The fabulous Royal Academy Of Arts has confirmed the dates for its Summer Exhibition 2015, which will see its walls crammed to the white-walled rafters once again with what is easily the widest ranging exhibition of the year. Taking in everything from drawings, print work and paintings to sculpture, installation art and architectural design it will see both professional artists’ and amateur work standing side by side in a massive explosion of creative flare and while it has its detractors, we’re big fans of the freedom and expression that it manages to hone in on.

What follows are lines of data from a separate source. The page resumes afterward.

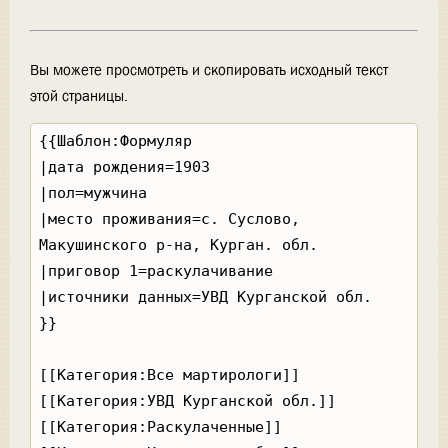
Вы можете просмотреть и скопировать исходный текст
этой страницы.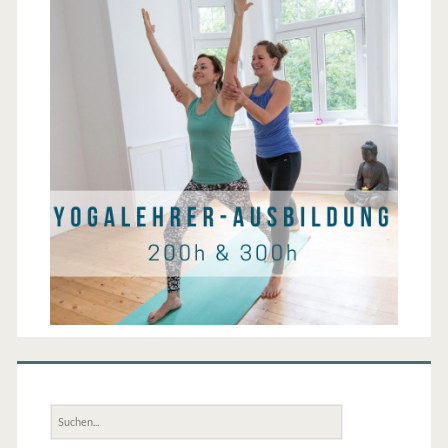
Suche
nach: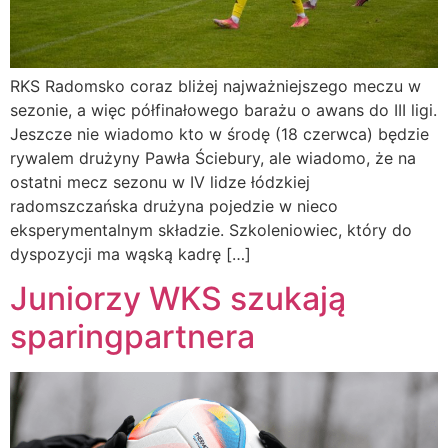
RKS Radomsko coraz bliżej najważniejszego meczu w
sezonie, a więc półfinałowego barażu o awans do III ligi.
Jeszcze nie wiadomo kto w środę (18 czerwca) będzie
rywalem drużyny Pawła Ściebury, ale wiadomo, że na
ostatni mecz sezonu w IV lidze łódzkiej
radomszczańska drużyna pojedzie w nieco
eksperymentalnym składzie. Szkoleniowiec, który do
dyspozycji ma wąską kadrę […]
Juniorzy WKS szukają
sparingpartnera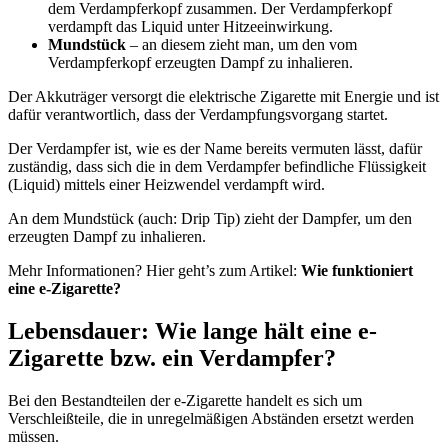
dem Verdampferkopf zusammen. Der Verdampferkopf
verdampft das Liquid unter Hitzeeinwirkung.
Mundstück
– an diesem zieht man, um den vom
Verdampferkopf erzeugten Dampf zu inhalieren.
Der Akkuträger versorgt die elektrische Zigarette mit Energie und ist
dafür verantwortlich, dass der Verdampfungsvorgang startet.
Der Verdampfer ist, wie es der Name bereits vermuten lässt, dafür
zuständig, dass sich die in dem Verdampfer befindliche Flüssigkeit
(Liquid) mittels einer Heizwendel verdampft wird.
An dem Mundstück (auch: Drip Tip) zieht der Dampfer, um den
erzeugten Dampf zu inhalieren.
Mehr Informationen? Hier geht’s zum Artikel:
Wie funktioniert
eine e-Zigarette?
Lebensdauer: Wie lange hält eine e-
Zigarette bzw. ein Verdampfer?
Bei den Bestandteilen der e-Zigarette handelt es sich um
Verschleißteile, die in unregelmäßigen Abständen ersetzt werden
müssen.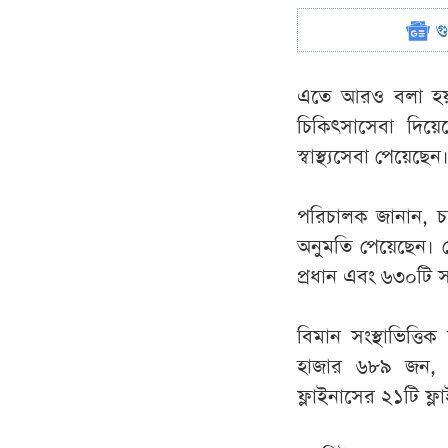
গ
এতে আরও বলা হয়,
চিকিৎসাসেবা দিয়
স্বাস্থ্যসেবা পেয়েছেন
পরিচালক জানান, 
অনুমতি পেয়েছেন। ম
প্রধান এবং ৬৩০টি স
বিমান সংস্থাভিত্ত
হাজার ৬৮৯ জন, 
ফ্লাইনাসের ২১টি ফ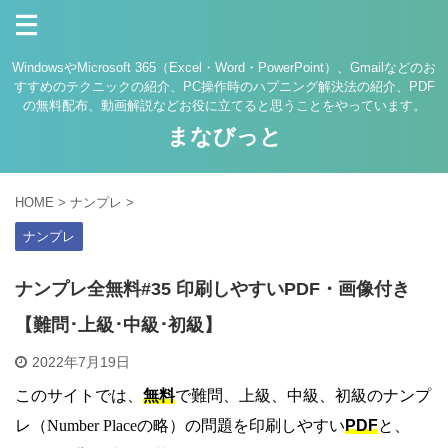
WindowsやMicrosoft 365（Excel・Word・PowerPoint）、Gmailなどのお
すすめのテクニックの紹介、PC操作時のハプニング解決法の紹介、PDF
の無料配布、動画解説などお役に立てると思うことをやっています。
まなびっと
HOME
>
ナンプレ
>
ナンプレ
ナンプレ全無料#35 印刷しやすいPDF・画像付き
【難問･上級･中級･初級】
2022年7月19日
このサイトでは、
無料
で難問、上級、中級、初級のナンプ
レ（Number Placeの略）の問題を印刷しやすい
PDF
と、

The date it has been scheduled to open its doors to the public is the 8th June 2015 and it’ll be around all the way through the summer months (as you’d expect from the sunshine toting name) before coming to a close on the 16th August 2015. Opening times are 10am to 6pm every day with last entry at 5pm, except on Friday’s which is late night until 10pm and last entry at 9pm.

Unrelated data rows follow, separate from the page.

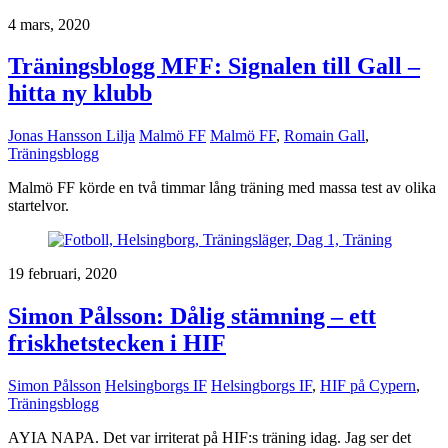
4 mars, 2020
Träningsblogg MFF: Signalen till Gall –
hitta ny klubb
Jonas Hansson Lilja
Malmö FF
Malmö FF
,
Romain Gall
,
Träningsblogg
Malmö FF körde en två timmar lång träning med massa test av olika
startelvor.
19 februari, 2020
Simon Pålsson: Dålig stämning – ett
friskhetstecken i HIF
Simon Pålsson
Helsingborgs IF
Helsingborgs IF
,
HIF på Cypern
,
Träningsblogg
AYIA NAPA. Det var irriterat på HIF:s träning idag. Jag ser det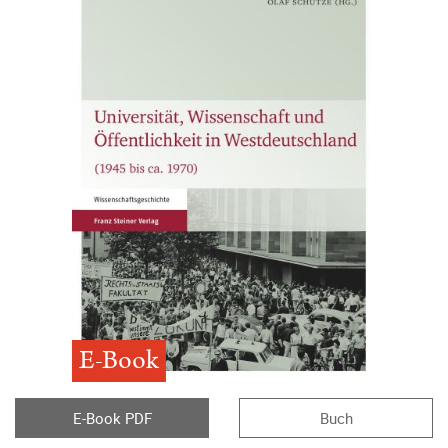
E-Book
E-Book PDF
Buch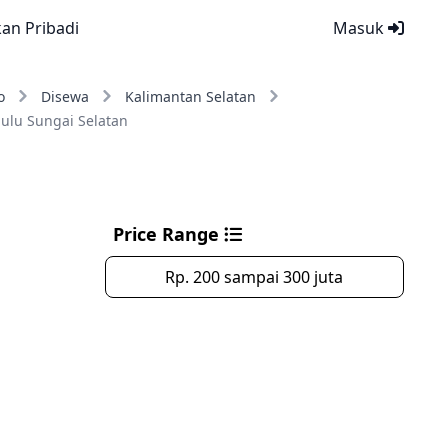
kan Pribadi
Masuk
o
Disewa
Kalimantan Selatan
ulu Sungai Selatan
Price Range
Rp. 200 sampai 300 juta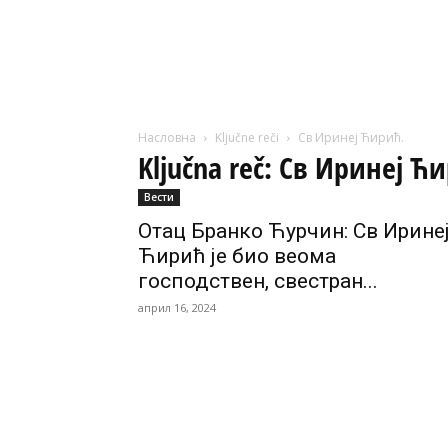
Насловна
Ključne reči
Св Иринеј Ћирић.
Ključna reč: Св Иринеј Ћ
Вести
Отац Бранко Ћурчин: Св Ирине
Ћирић је био веома
господствен, свестран...
април 16, 2024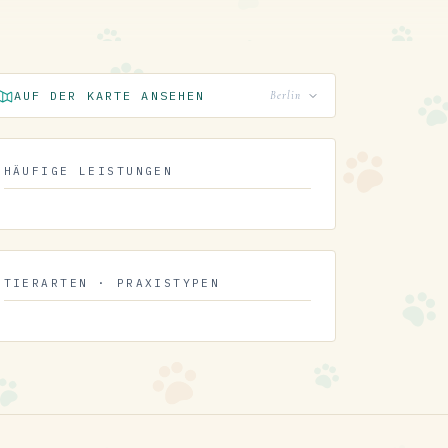
AUF DER KARTE ANSEHEN
Berlin
HÄUFIGE LEISTUNGEN
TIERARTEN · PRAXISTYPEN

Tickets are already available to book in advance, but with such a popular exhibition you might want to choose the date you go to see it carefully, so that you’ve got enough breathing space and time to be able to take it all in. If you can make it early morning in the middle of the week you should have a lot more of the Gallery’s confines to yourself, but if you’re planning on rocking up for the opening weekend you should probably expect to be elbowing your way through a pretty sizable throng. Ticket prices are £13.50, including the donation, with senior tickets at £12.50, £10 for students, 16-18 year-olds and income support/jobseekers, and free entry for friends of the Royal Academy and children under 16.
If you’ve never been to the Summer Exhibition before and you’re planning on getting in on the art blitz action in 2015 you should probably brace yourself for a labyrinth-like journey through the work of contemporary artists from all walks of life. Every gallery in the Royal Academy Of Arts is taken up with featured items, covering many of the walls to near oblivion and dotted throughout the floor space like little (sometimes no so little) islands of artistic expression.

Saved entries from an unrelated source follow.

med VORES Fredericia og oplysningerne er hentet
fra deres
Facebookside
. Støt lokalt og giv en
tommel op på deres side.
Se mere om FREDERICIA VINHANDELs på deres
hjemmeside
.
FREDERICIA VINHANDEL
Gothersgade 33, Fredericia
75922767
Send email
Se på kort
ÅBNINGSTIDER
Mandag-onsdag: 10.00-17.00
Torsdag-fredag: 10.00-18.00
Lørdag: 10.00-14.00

This year will be the 247th Summer Exhibition and with more than 1,200 pieces of new art on display it’s bound to be another impressive display of modern day art, with all of its variety, innovation and historical inspiration. It makes for a lot of fun scouring through everything to find your favourite pieces and spotting the odd one or two works by more well known artists scattered in and among up-and-coming professional and amateur work.
2015 will also be marked by the presence of a new addition to the Summer Exhibition line-up, taking a little inspiration from the Serpentine Gallery’s Summer Pavilion. Conrad Shawcross’ new massive, superstructure installation, The Dappled Light of the Sun (2015), will be occupying the Royal Academy Of Arts’ courtyard for the duration of this year’s Summer Exhibition. The large-scale work will be made up of thousands of steel tetrahedrons (pictured above) to form the structure of five metallic ‘clouds’ standing over six metres high and weighing five tonnes each.
The summer-long exhibition is being coordinated by acclaimed artist and teacher, Michael Craig-Martin, along with hanging committee members Norman Ackroyd, Olwyn Bowey, Gus Cummins, Jock McFadyen, Alison Wilding, David Remfry, Mick Rooney and Bill Woodrow. The architecture room, which is one of the many highlights for us, will be curated by Ian Ritchie.
The other important differentiating factor to take into account when planning a trip to the Royal Academy Of Arts’ Summer Exhibition is that a lot of the art on display is up for sales. This adds another layer of surprise to the event as you never really know what you’re going to be heading home with at the end of a visit.